Openclaw Interaction Bridge
PassAudited by ClawScan on Apr 27, 2026.
Overview
The plugin's code, declared env var, and runtime behavior are consistent with its stated purpose (bridging agent state, approvals, and notifications to a local Snarling display), but there are a few documentation/implementation mismatches and operational details you should review before installing.
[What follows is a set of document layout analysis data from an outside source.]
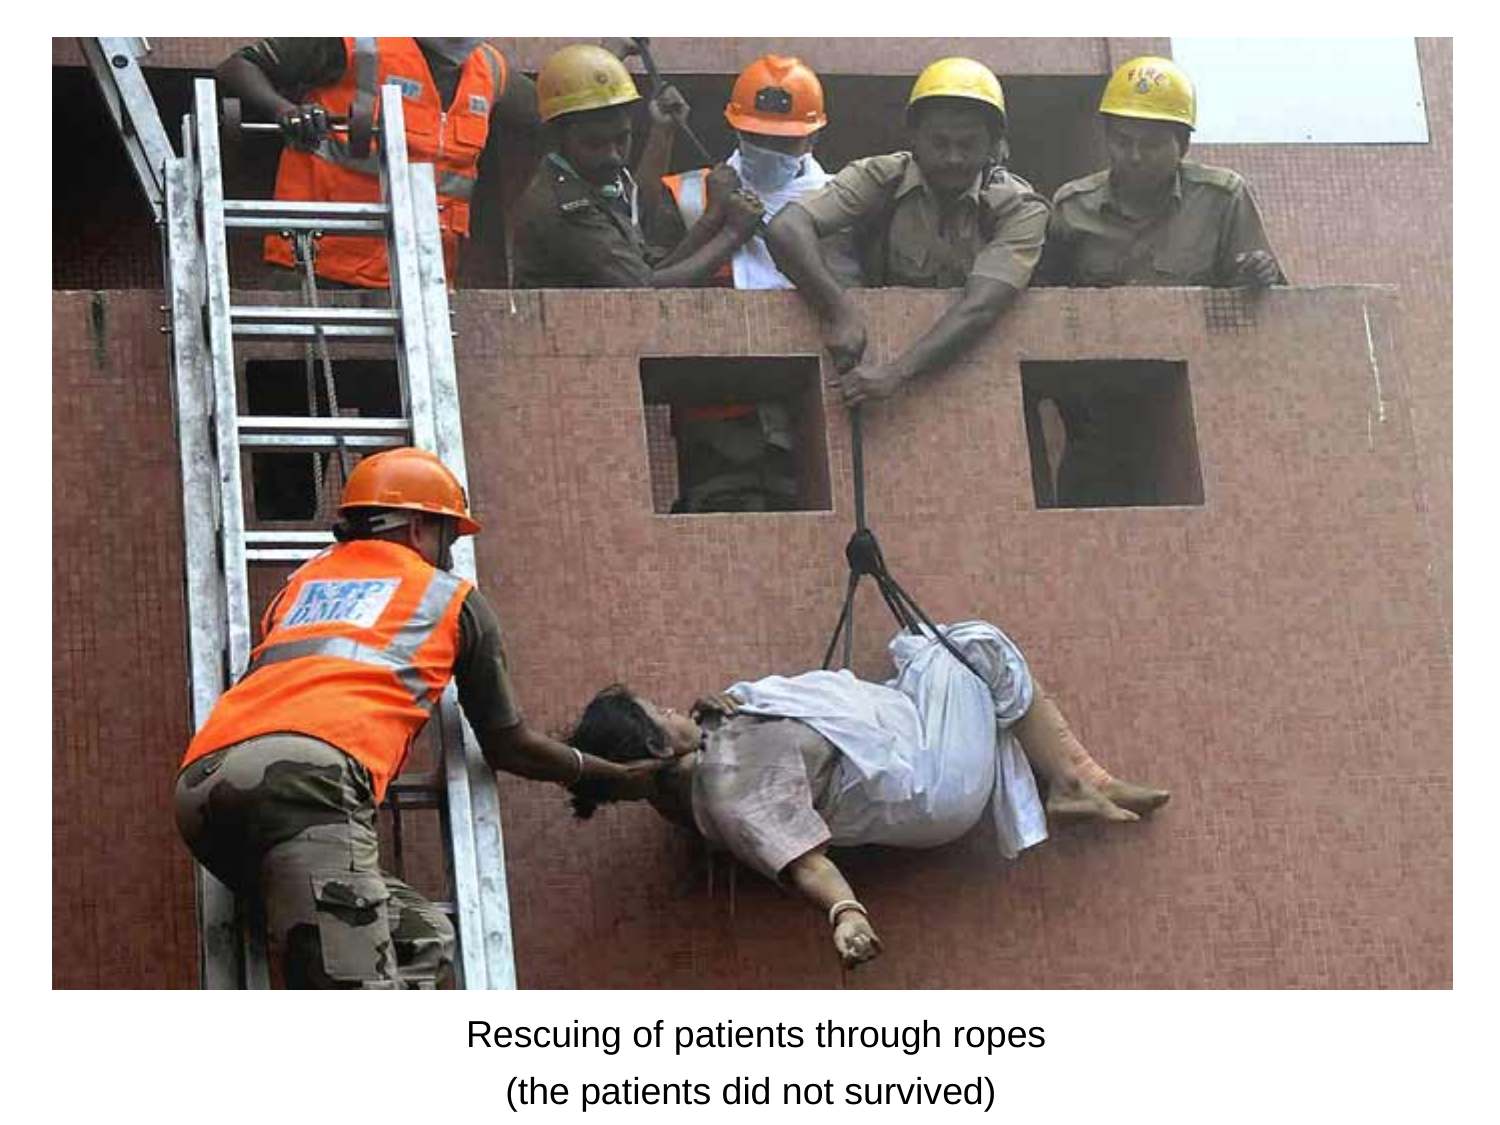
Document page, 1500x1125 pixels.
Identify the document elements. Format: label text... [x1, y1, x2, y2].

picture [51, 37, 1453, 990]
text_box Rescuing of patients through ropes (the patients did not survived) [49, 1002, 1463, 1120]
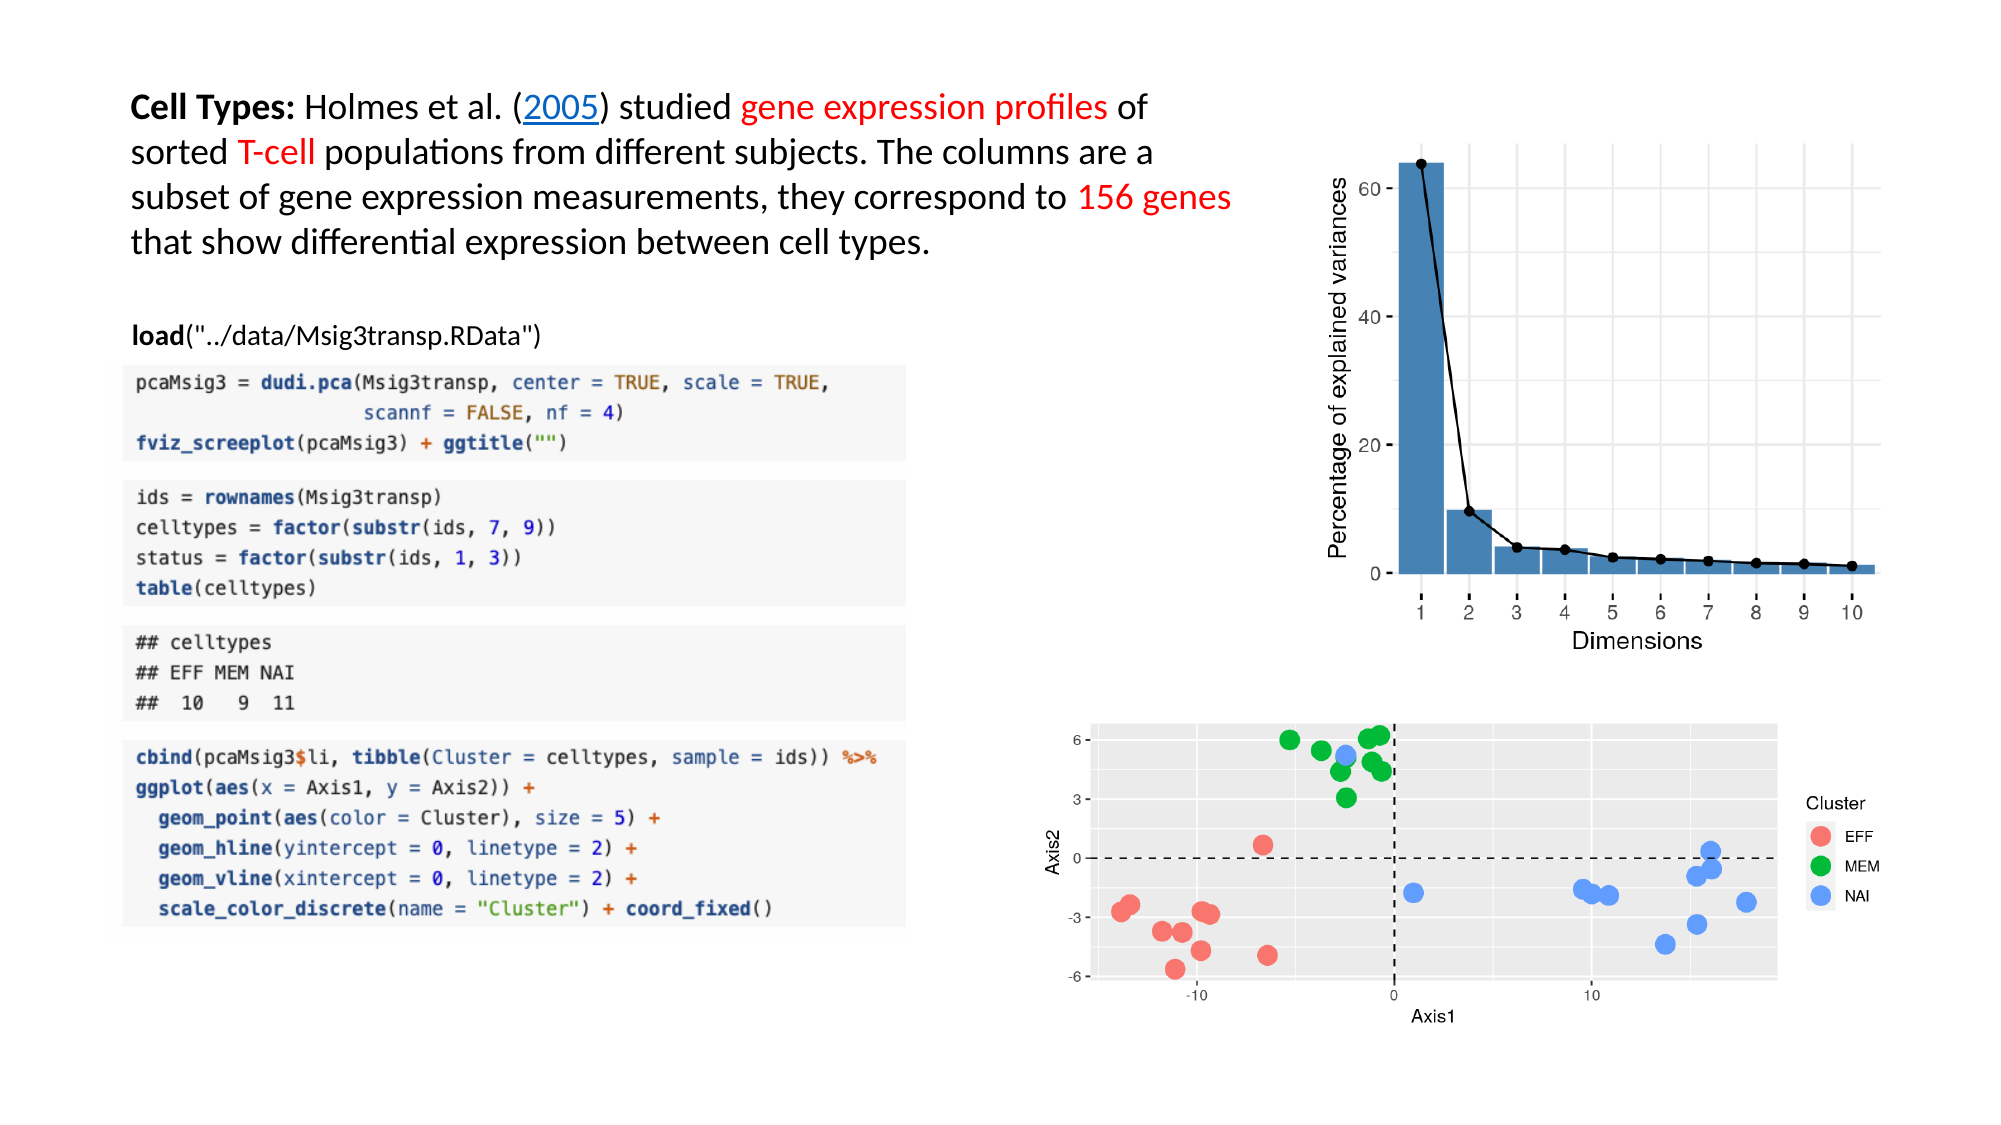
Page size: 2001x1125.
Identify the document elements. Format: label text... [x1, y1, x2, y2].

picture [971, 714, 1963, 1036]
text_box load("../data/Msig3transp.RData") [117, 308, 557, 359]
picture [1315, 88, 1893, 667]
text_box Cell Types: Holmes et al. (2005) studied gene expression profiles of sorted T-cell populations from different subjects. The columns are a subset of gene expression measurements, they correspond to 156 genes that show differential expression between cell types. [115, 74, 1265, 270]
picture [108, 359, 906, 942]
This plugin is internally coherent with its stated purpose, but review and take these precautions before installing: - Source and provenance: the registry entry's Source/Homepage fields are empty; prefer installing from an official/trusted repository (or audit the included code) rather than an unknown origin. - Set OPENCLAW_APPROVAL_SECRET explicitly (strong secret) instead of relying on the generated UUID; verify Snarling will send that secret in callback JSON bodies. - Audit the gateway HTTP callback handlers (approval/notification callbacks and any stats endpoints) to ensure they require the approval secret and do not accept unauthenticated requests. If the code exposes stats endpoints without auth, that could leak usage information. - Confirm the WebSocket 'wake' behavior is acceptable: the external device can trigger agent resumes. If you need stricter controls, restrict which hosts can talk to the gateway or firewall the gateway ports so only the trusted companion device can reach them. - Note the docs say the tool blocks but the implementation returns immediately and uses TaskFlow/webhook resume; test the behavior with your workflows so you understand timing and UX. - If you plan to target a different host/port, prefer configuring through a vetted config mechanism; the plugin currently requires editing source constants (SNARLING_URL / CALLBACK_BASE_URL), which is fine but error-prone. If you want higher assurance, provide the full callback-handler code (the truncated portions) so it can be checked that incoming webhooks are validated and that there are no unexpected outbound network calls beyond localhost.